Lady Maricar stood at the edge of the crops, her pale robe brushing against the stalks, the morning sun glinting off the silver clasps in her hair. Beside her, Ren and Lyra followed, their eyes wide as they felt the lingering hum of Shinrei still vibrating through the air.
The whole field shimmered faintly, as if the soil itself breathed in rhythm with the wind.
Ren blinked, awe painted across his young face. "Mother… what is this feeling?"
Lyra clutched her small hands together, her Shinrei-sensitive veins glowing faintly blue. "It's warm… and sad at the same time. Like… like the earth is crying and smiling."
Lady Maricar's lips parted slightly. Her healer's instincts stirred, she could feel it too. The flow of Shinrei was pure and alive, the kind that only existed in legends where dragons once walked among men.
She stepped forward, the faint green light reflecting in her eyes. "This aura…" she whispered. "It feels like a hymn. A song of healing, woven into the soil itself."
Khael straightened, turning to face her. The faint glow on his hand faded, and the field slowly returned to calm only now, it lived.
"Mother," he said with a gentle smile. "You felt it, didn't you?"
Lady Maricar nodded, her voice trembling between pride and wonder. "Yes… and it frightened me for a moment. Not because it was dangerous but because it was beautiful."

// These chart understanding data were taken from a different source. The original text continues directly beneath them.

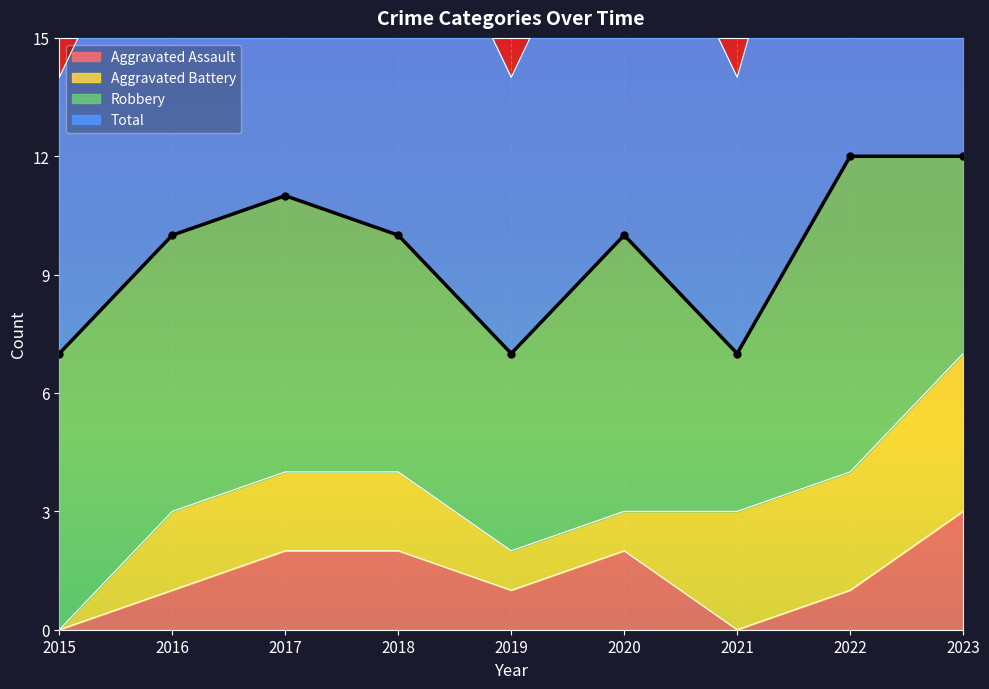

Which category has the lowest value in the Aggravated Assault series?

2015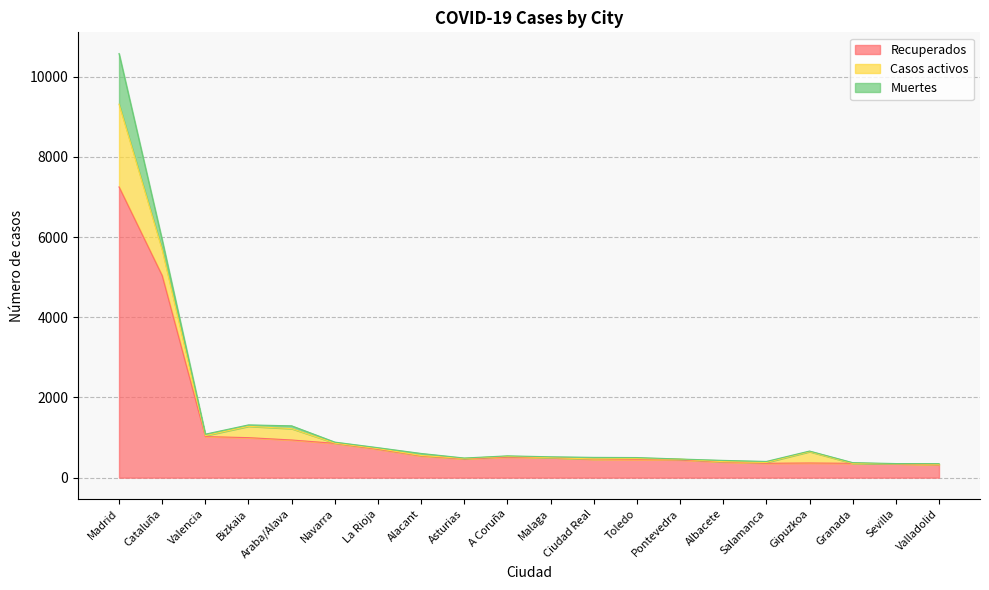

In Casos activos, how many points are higher than both neighbors (excluding endpoints)?

4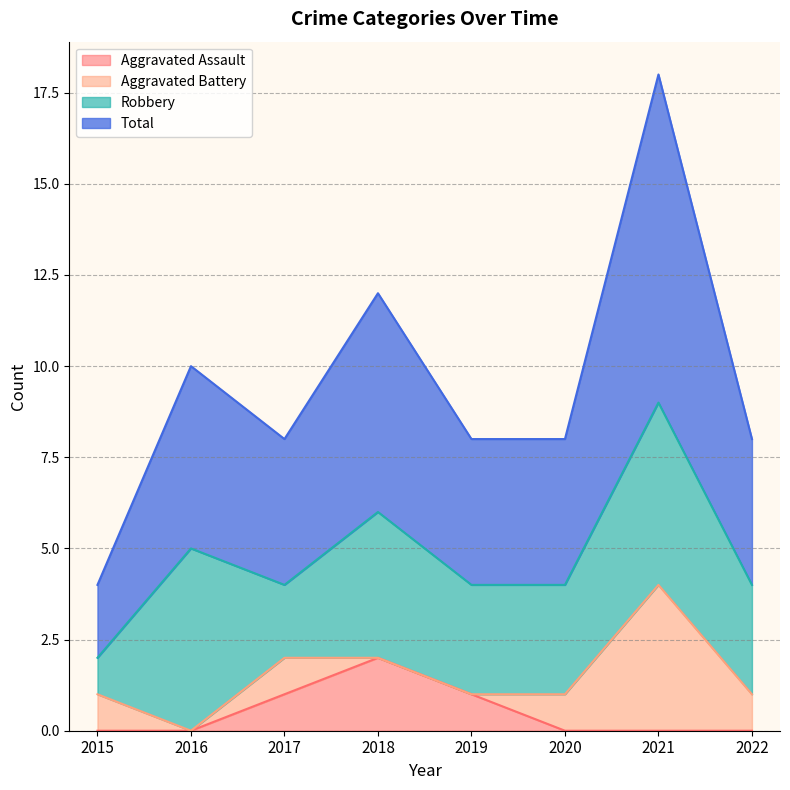

True or false: Aggravated Assault has more than 1 interior local peaks.

False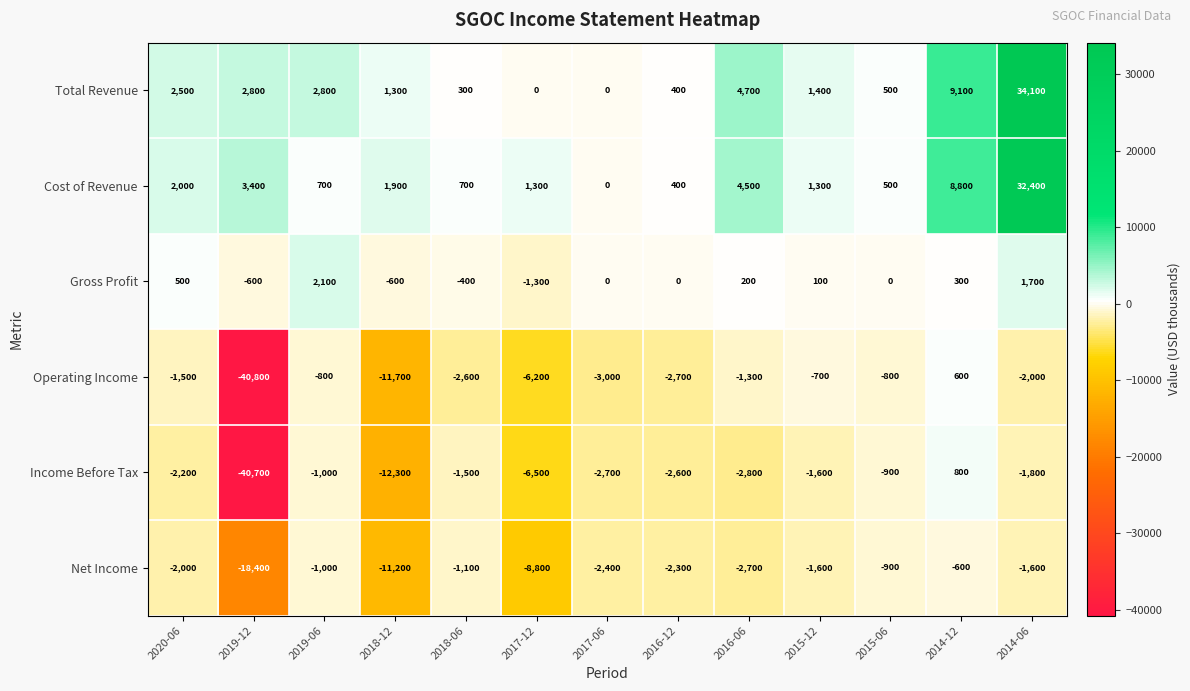

What is the difference between the maximum and second lowest values in the Net Income series?

10600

Ren tilted his head. "Brother… did you do this?"
Khael smiled softly, brushing the dirt from his gloves. "The land was just tired. I gave it a little reminder to wake up."
Ren gawked. "A reminder? You practically turned the whole field into light!"

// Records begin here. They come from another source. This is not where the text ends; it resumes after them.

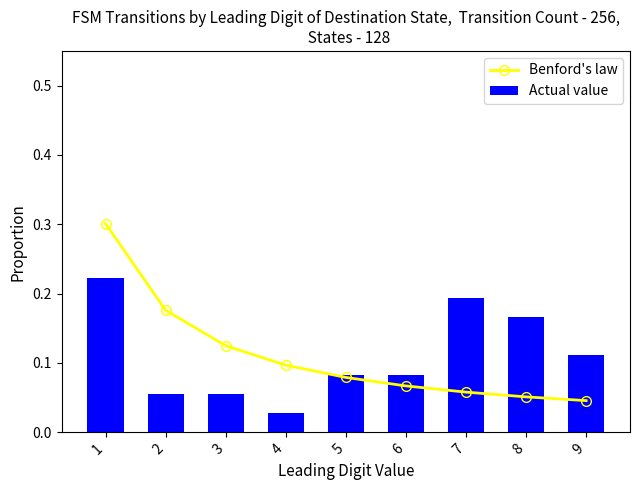

At which label is Actual value closest to 0?

4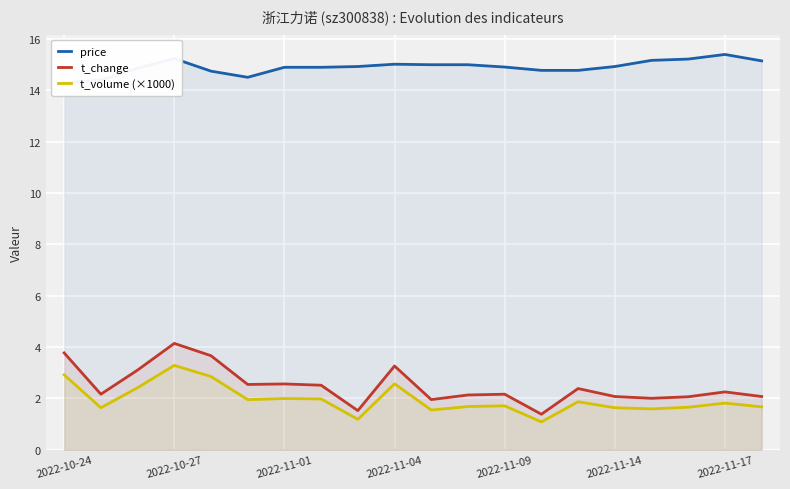

What is the highest value of the t_change series?

4.1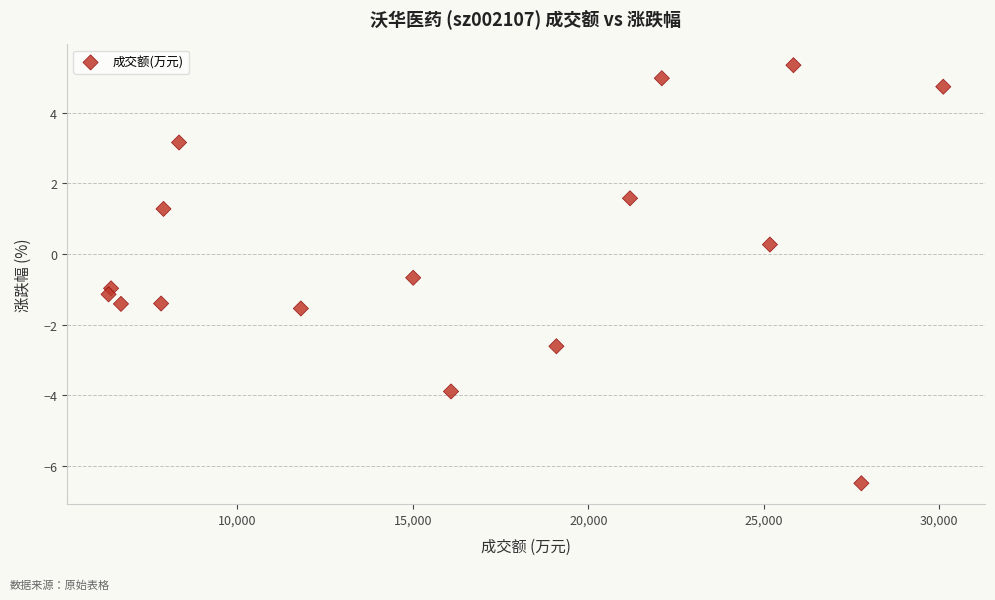

What Y value in the scatter plot is closest to 0?

0.3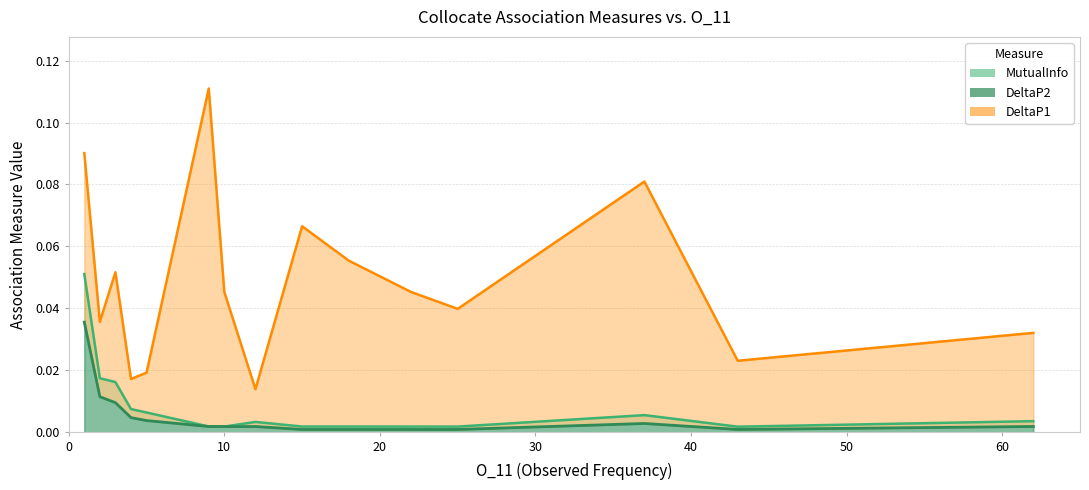

Rank the series by their maximum value, from highest to lowest.

DeltaP1, MutualInfo, DeltaP2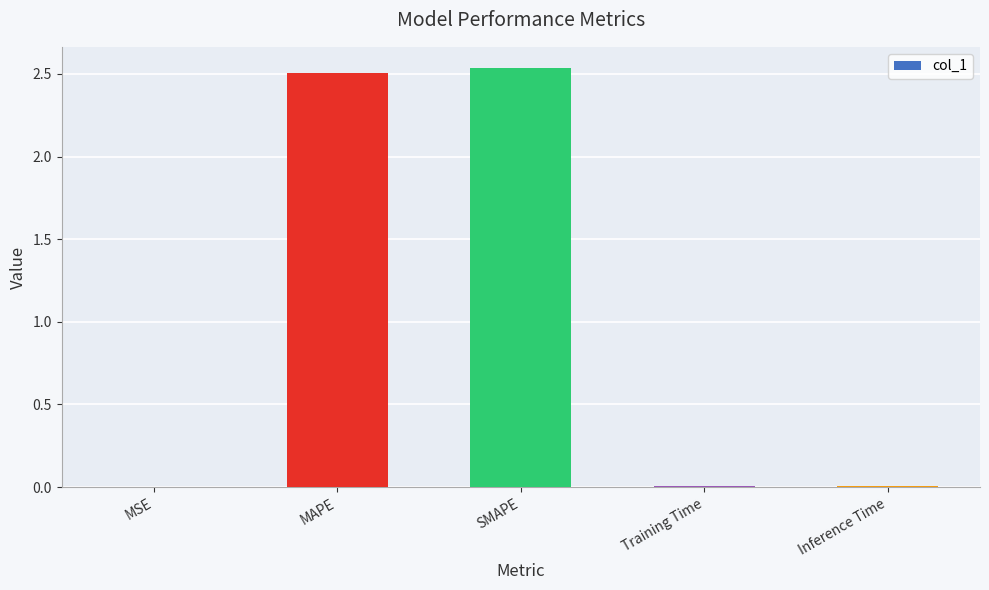

The chart shows a value of 4.0 at SMAPE. True or false?

False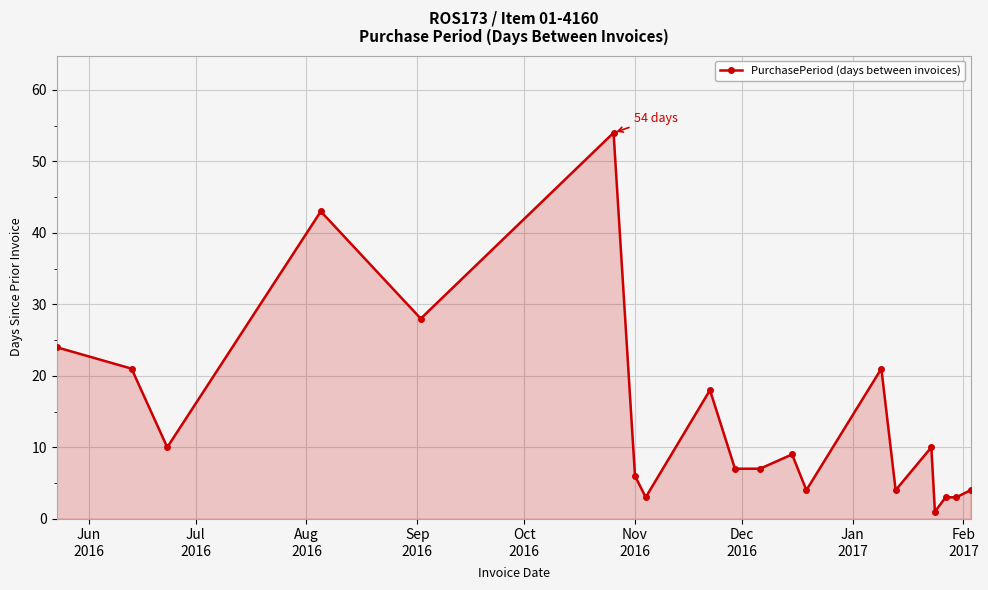

What is the greatest value displayed?

54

Lyra giggled, her silver braid bouncing. "See, I told you! Big brother's Shinrei feels different now — it's not sharp or wild… it's gentle. Like the wind when it plays with the leaves."

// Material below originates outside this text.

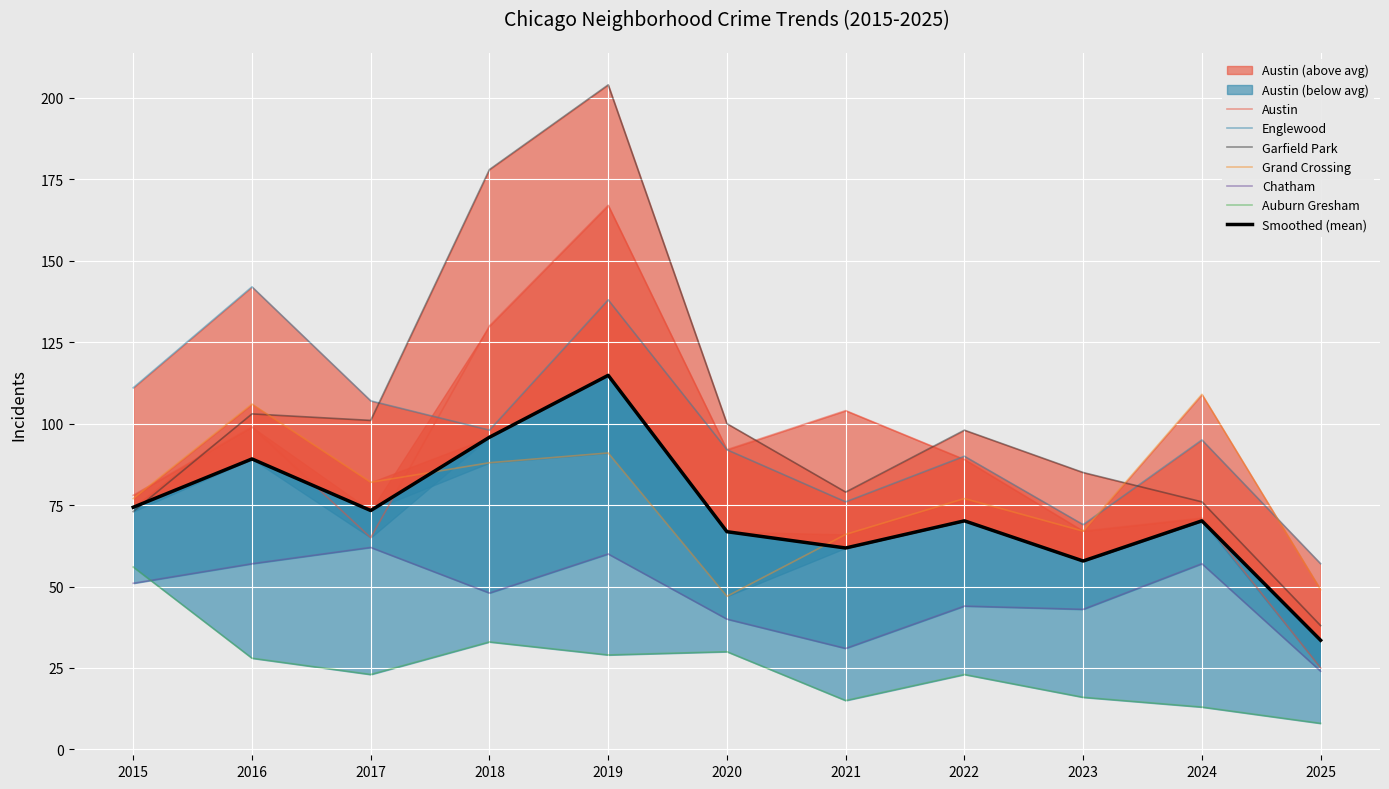

How many data points in Austin are less than 89?

5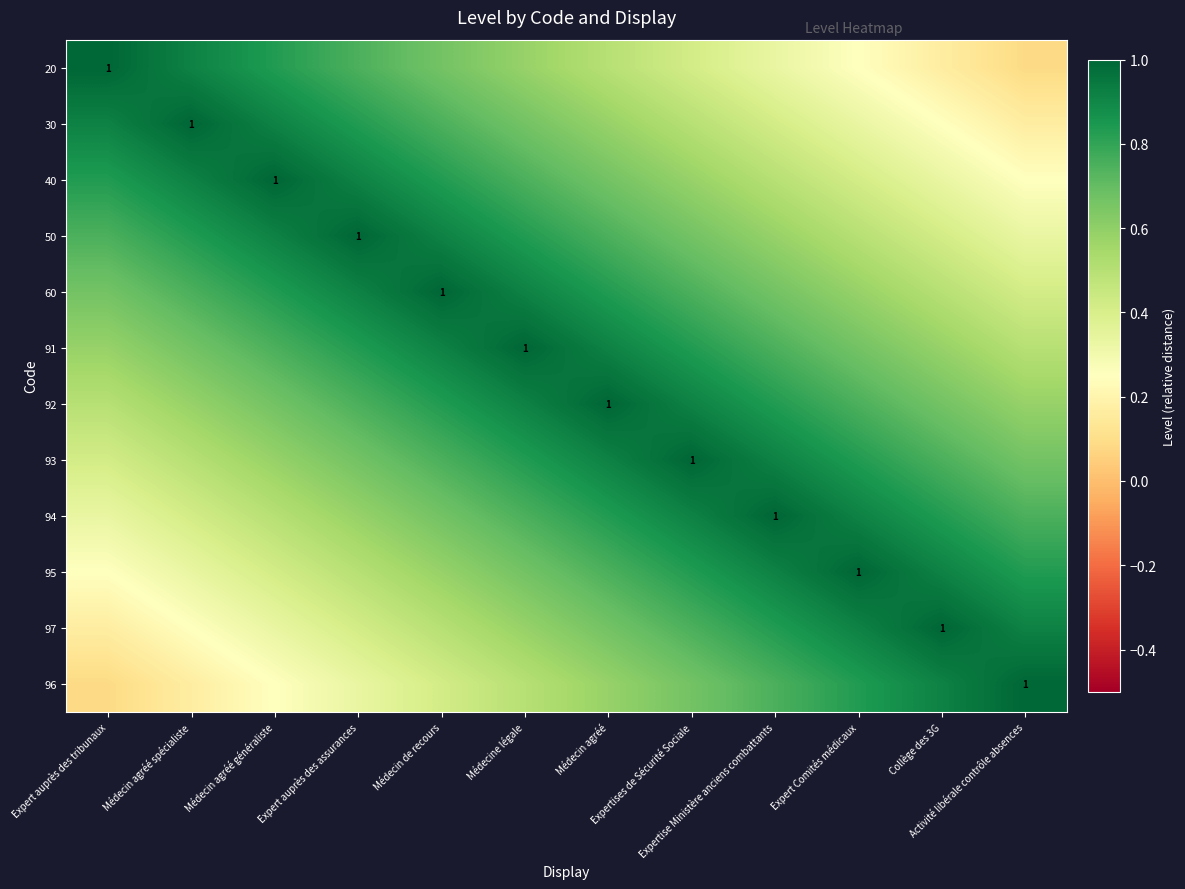

What is the smallest value displayed?

0.1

Lito chuckled quietly beside them, crossing his arms. "Gentle, huh?"
Lady Maricar smiled faintly, but her eyes lingered on Khael not with worry, but with a deep, knowing ache.
"There's something in your aura, Khael," she said softly. "It doesn't feel like just you anymore. It feels… older. Wiser. Almost ancient."
Khael looked away for a moment, watching the wind ripple across the reborn field. His dragon mark flickered faintly beneath his collar.
"Maybe that's true," he murmured. "The dragon's blood doesn't just give power — it gives memory. I feel… echoes. Of lives, of ages before mine. It's as if every breath I take is shared with something far older."
Ren frowned, confused. "Doesn't that scare you, brother?"
Khael's lips curved into a calm, bittersweet smile. "It used to. But now… it feels like I'm never alone."
Lady Maricar stepped forward, resting her hand gently on his cheek, her touch steady, glowing faintly with Shinrei warmth. "You were never alone, my son. You have your family. You have us."
The wind stirred again softer this time, as if bowing to her words.
Lito smiled at the sight of them, voice low with pride. "Hah… look at this. My son healing the land, my wife lecturing dragons, and my crops finally standing straight. What a day to be alive."
Laughter rippled through the family light, warm, and alive.
And for a fleeting moment, as the sun broke through the clouds, it felt as if even the world itself paused to watch the Corzedars a family reborn beneath the blessing of wind, earth, and dragonfire.